Exercise >>
Substitute "HIGH" for "CRITICAL" everywhere it occurs in the records below and give all their lines again with nothing else changed. Leave the pictures out of your answer.

== Segment start ==

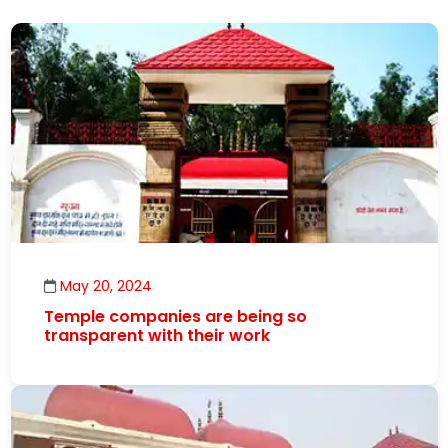
May 20, 2024
Temple companies are being so
transparent with their work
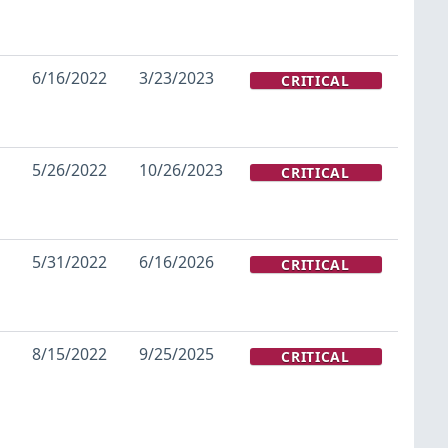
6/16/2022
3/23/2023
CRITICAL
5/26/2022
10/26/2023
CRITICAL
5/31/2022
6/16/2026
CRITICAL
8/15/2022
9/25/2025
CRITICAL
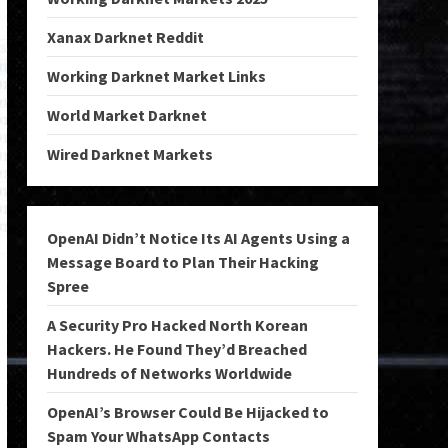
Xanax Darknet Reddit
Working Darknet Market Links
World Market Darknet
Wired Darknet Markets
OpenAI Didn’t Notice Its AI Agents Using a
Message Board to Plan Their Hacking
Spree
A Security Pro Hacked North Korean
Hackers. He Found They’d Breached
Hundreds of Networks Worldwide
OpenAI’s Browser Could Be Hijacked to
Spam Your WhatsApp Contacts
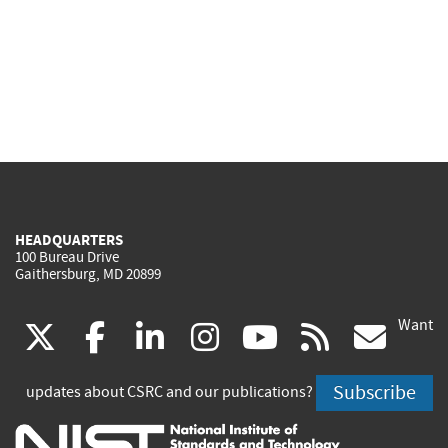
HEADQUARTERS
100 Bureau Drive
Gaithersburg, MD 20899
Want
(link
(link
(link
(link
(link
(lin
X
facebook
linkedin
instagram
youtube
rss
go
is
is
is
is
is
is
Subscribe
updates about CSRC and our publications?
external)
external)
external)
external)
external)
exte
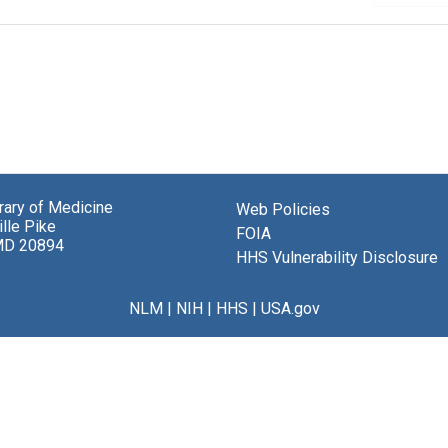
brary of Medicine
Web Policies
lle Pike
FOIA
MD 20894
HHS Vulnerability Disclosure
NLM
|
NIH
|
HHS
|
USA.gov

== Segment end ==

Output of the task >>
May 20, 2024
Temple companies are being so
transparent with their work
6/16/2022
3/23/2023
HIGH
5/26/2022
10/26/2023
HIGH
5/31/2022
6/16/2026
HIGH
8/15/2022
9/25/2025
HIGH
Xanax Darknet Reddit
Working Darknet Market Links
World Market Darknet
Wired Darknet Markets
OpenAI Didn’t Notice Its AI Agents Using a
Message Board to Plan Their Hacking
Spree
A Security Pro Hacked North Korean
Hackers. He Found They’d Breached
Hundreds of Networks Worldwide
OpenAI’s Browser Could Be Hijacked to
Spam Your WhatsApp Contacts
HEADQUARTERS
100 Bureau Drive
Gaithersburg, MD 20899
Want
(link
(link
(link
(link
(link
(lin
X
facebook
linkedin
instagram
youtube
rss
go
is
is
is
is
is
is
Subscribe
updates about CSRC and our publications?
external)
external)
external)
external)
external)
exte
brary of Medicine
Web Policies
lle Pike
FOIA
MD 20894
HHS Vulnerability Disclosure
NLM
|
NIH
|
HHS
|
USA.gov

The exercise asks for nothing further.